— WHAT YOU WILL DO —
Beginning with the line that includes "cx_px: 1233" and ending with the last line of the entries below, set down each line exactly; include no pictures.
************
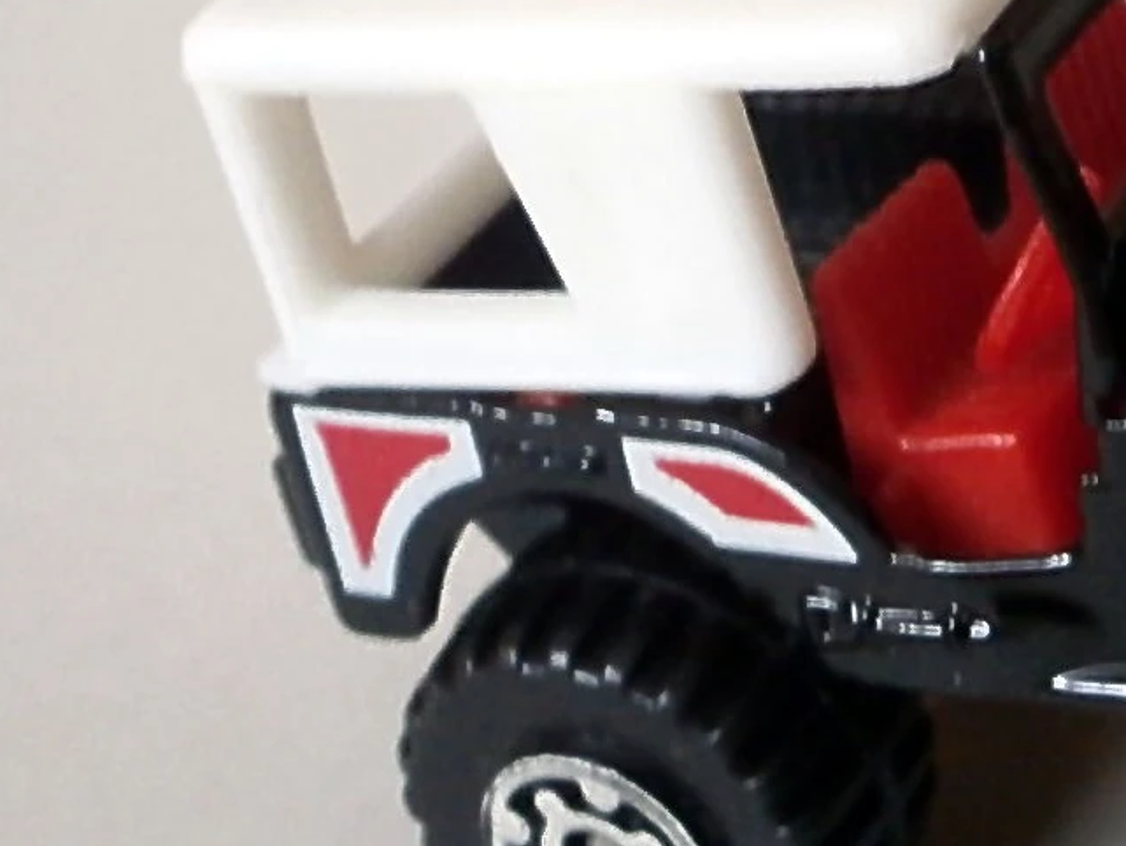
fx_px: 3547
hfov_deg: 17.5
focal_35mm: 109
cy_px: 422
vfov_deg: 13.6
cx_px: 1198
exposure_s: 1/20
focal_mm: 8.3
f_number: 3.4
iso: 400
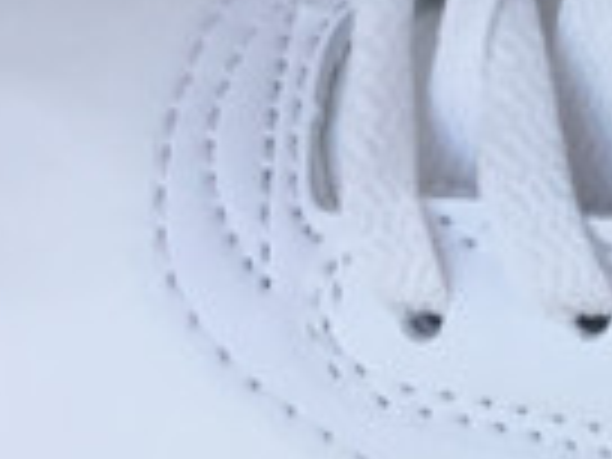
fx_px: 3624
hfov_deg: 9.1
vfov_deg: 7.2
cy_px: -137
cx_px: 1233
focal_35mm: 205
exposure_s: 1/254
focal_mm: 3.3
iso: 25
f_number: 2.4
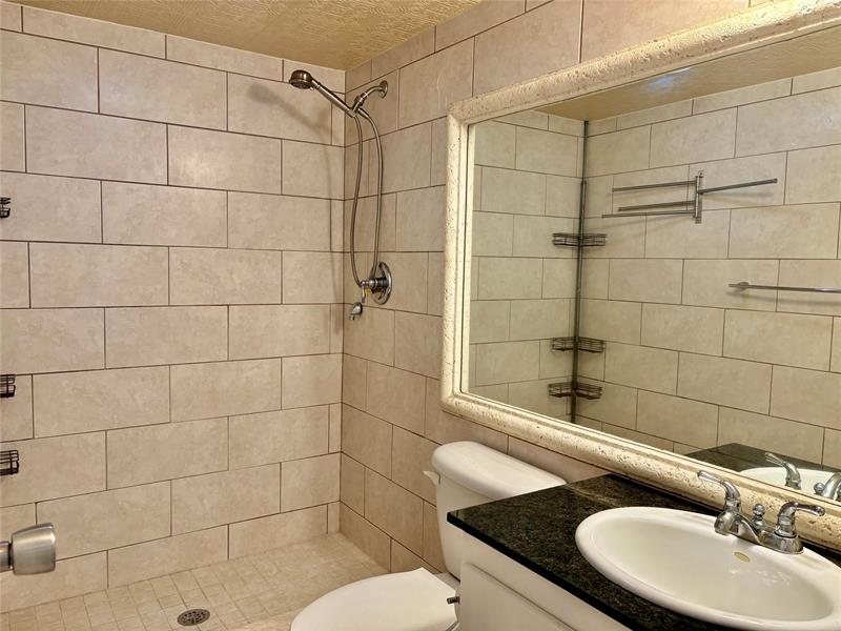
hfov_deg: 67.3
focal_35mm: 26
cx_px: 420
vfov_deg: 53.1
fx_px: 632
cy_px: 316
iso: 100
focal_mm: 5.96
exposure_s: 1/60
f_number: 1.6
************
— OUTPUT BELOW —
cx_px: 1233
focal_35mm: 205
exposure_s: 1/254
focal_mm: 3.3
iso: 25
f_number: 2.4
hfov_deg: 67.3
focal_35mm: 26
cx_px: 420
vfov_deg: 53.1
fx_px: 632
cy_px: 316
iso: 100
focal_mm: 5.96
exposure_s: 1/60
f_number: 1.6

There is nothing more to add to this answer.